At Thursday, February 21, 2013 10:16:00 AM, Anonymous Anonymous said...

Phil;
Great follow-up post. But I have a question. The researcher states
NHL is ~ 60% luck(this is similar to my research) However, in a previous post you suggested that at 73 games
skill = luck which implies in a 82 game sched. sill is app 52% ? any thoughts? Am I confused?thx

Dan

 
At Thursday, February 21, 2013 10:26:00 AM, Blogger Phil Birnbaum said...

Mauboussin says 60% "seems" to be right, but it's not. The way I read it, anyway ...

 
At Thursday, February 21, 2013 10:27:00 AM, Anonymous Anonymous said...

Phil; Here is a reason that suggests
your calculation of 53% skill may be inaccurate: It comes from B. Burke of NFL adv. stats:
If skill is 53% than the best team wins 53% of time & 1/2 of 47% which means best team wins ~77% of time.
This is way to high? why ? Because the best algorithms I have created or seen on NHL only reach ~63% for predicting NHL reg. gms. D(part1)Dan

 
At Thursday, February 21, 2013 10:33:00 AM, Anonymous Anonymous said...

Working backward best team wins 35% + 30 luck = ~ 65.
So by my calculations luck is ~ 65% higher than Mauboussin.
10% difference between actual prediction model & theoretical prediction model is quite large?

 
At Thursday, February 21, 2013 12:12:00 PM, Blogger Phil Birnbaum said...

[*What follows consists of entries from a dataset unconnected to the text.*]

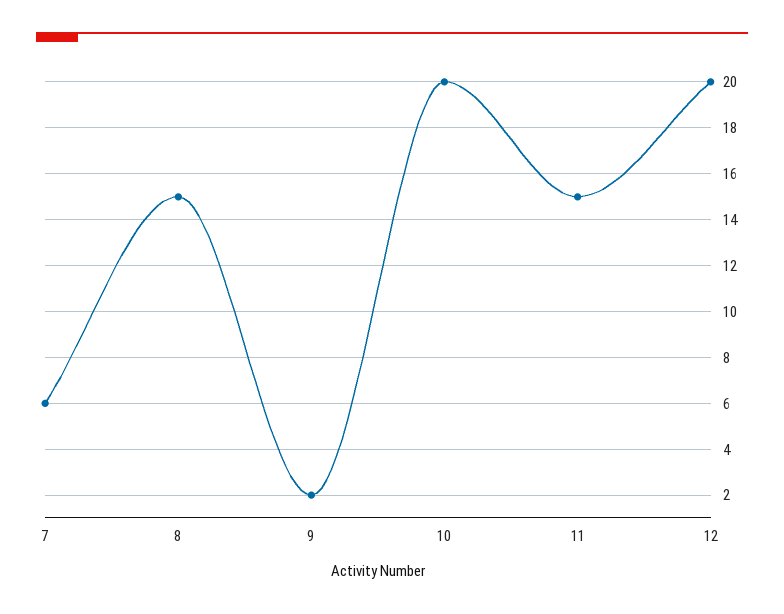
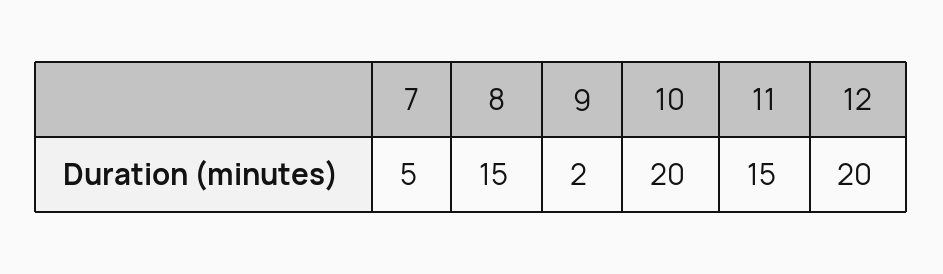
  {
-   "7": 6,
+   "7": 5,
    "8": 15,
    "9": 2,
    "10": 20,
    "11": 15,
    "12": 20
  }

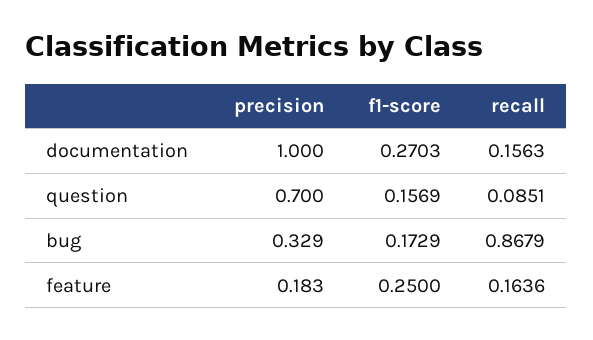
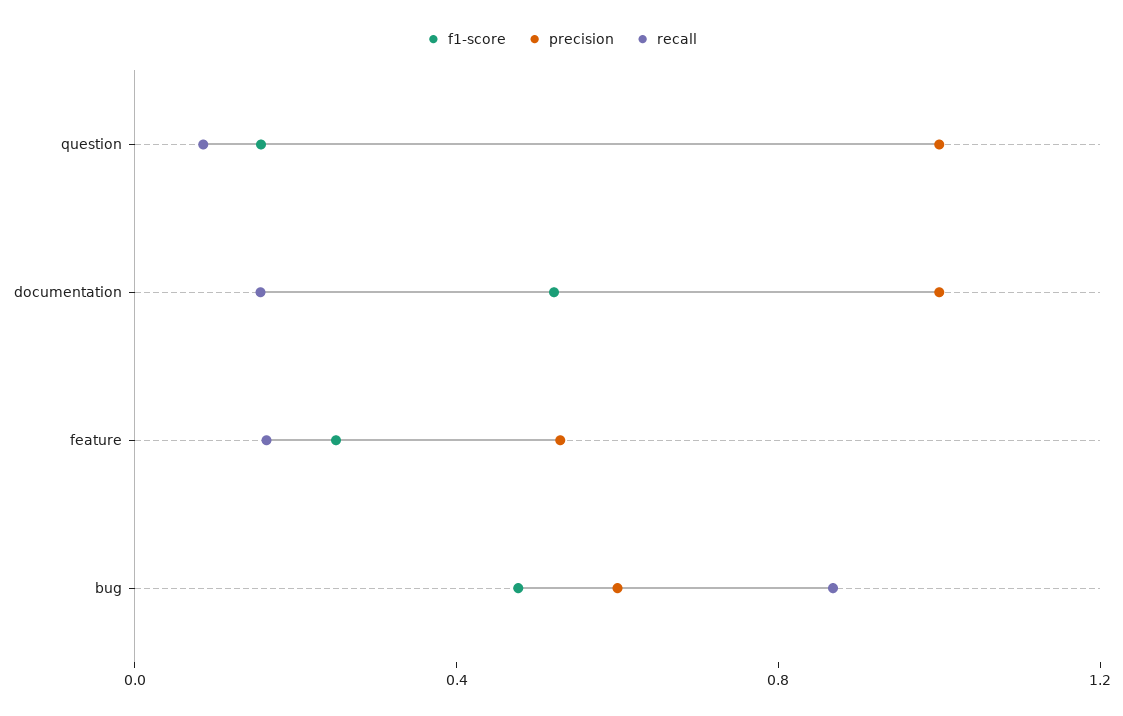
  {
    "precision": {
      "documentation": 1,
-     "question": 0.7,
+     "question": 1,
-     "bug": 0.329,
+     "bug": 0.6,
-     "feature": 0.183
+     "feature": 0.5
    },
    "f1-score": {
-     "documentation": 0.2703,
+     "documentation": 0.5,
      "question": 0.1569,
-     "bug": 0.1729,
+     "bug": 0.5,
      "feature": 0.25
    },
    "recall": {
      "documentation": 0.1563,
      "question": 0.0851,
      "bug": 0.8679,
      "feature": 0.1636
    }
  }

The "X% luck" figure does not necessarily mean the best team wins X + 1/2 (100-x) percent of the time, as you assume. It has to do with the standings differences only, not individual games.

 
At Thursday, February 21, 2013 1:52:00 PM, Anonymous Anonymous said...

Thanks for yr response.
As I mentioned I got it from B. Burke's great nfladvstats site.

here is the link where he justifies the rational behind the equation I use?

http://www.advancednflstats.com/2007/08/luck-and-nfl-outcomes-3.html

 
At Thursday, February 21, 2013 5:33:00 PM, Blogger Phil Birnbaum said...

Right, his number means something different from the numbers in this post.